Sexualité du cerveau et sexualité des glandes

> > Sexualité du cerveau et sexualité des glandes ; écrit le: 11 février 2012 par azza modifié le 31 octobre 2014


La sexualité se détermine dès l’enfance, avec la spécificité des caractères physiques et physiologiques qui la déterminent. Cette évolution s’effectue en général de façon harmonieuse. Il arrive toutefois, Cependant, que la sexualité psychologique soit en désaccord avec la sexualité physique. À laquelle accorder la primauté?

Parfois, l’éducation détermine de façon irréversible le sexe psychologique. À tel point que, lorsque certains sujets demandent au chirurgien une transformation de leurs organes génitaux, il arrive que les psychologues conseillent de conformer le sexe anatomique au sexe psychologique plutôt que le contraire.
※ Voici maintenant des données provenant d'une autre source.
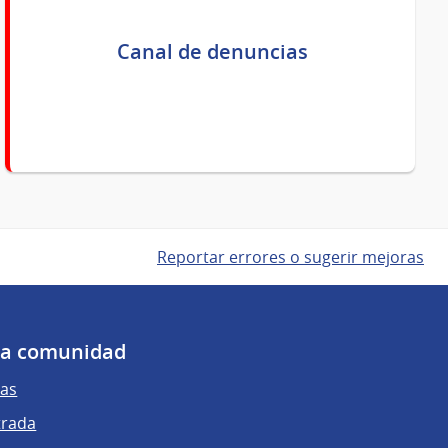
Canal de denuncias
Reportar errores o sugerir mejoras
 la comunidad
as
trada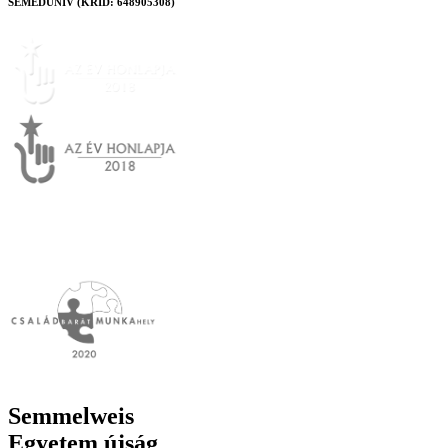
SEMEDUNIV (KRID: 648905308)
Semmelweis
Egyetem újság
Parfois aussi les femmes se déterminent mal, ne savent pas où elles en sont. Elles ont des tendances masculines, des tendances homosexuelles ou hétéro- exuelles, elles se vivent « hommes» alors qu’elles sont physiquement «femmes». Inversement, il existe des hommes qui se sentent très femmes. Le sexe psycho­logique l’emporte toujours sur le sexe physique.

Il faut pouvoir se déterminer en faisant une petite auto-analyse de l’entourage: papa-maman, qu’ont- ils voulu ? Ont-elles été élevées en fille ou en garçon ?

Il faut bien faire la part du feu et séparer ce qu’elles ressentent réellement de l’emprise de l’entourage. Cela permettra une auto-analyse pas toujours facile mais élémentaire, où des jeunes filles écartelées, tiraillées, pourront rejeter une part de l’éducation. Finalement, ça, et ça, voilà qui vient de papa-maman, ou de l’en­tourage, du travail, ou de la petite camarade du col­lège, et ma vraie sexualité est celle que je ressens psychiquement. J’ai envie d’être homme, je suis homme; j’ai envie d’être femme, je suis femme. C’est le cerveau qui doit une fois pour toutes dominer et sans plus se torturer.

Qu’elles se choisissent, qu’elles se déterminent, au lieu d’être écartelées. Le drame n’est pas de se trom­per, mais d’être mal à l’aise. Donc, bien voir qu’elles ont des glandes, qui sont une chose, un cerveau, qui ne va pas forcément dans le même sens, et toute une éducation dont le sens n’a pas forcément été en rap­port avec celui de leur psychologie. Il faut, après réflexion approfondie guidée par le médecin ou le «psy », qu’elles acceptent l’état dans lequel elles se sen­tent en accord avec leur moi psychologique profond.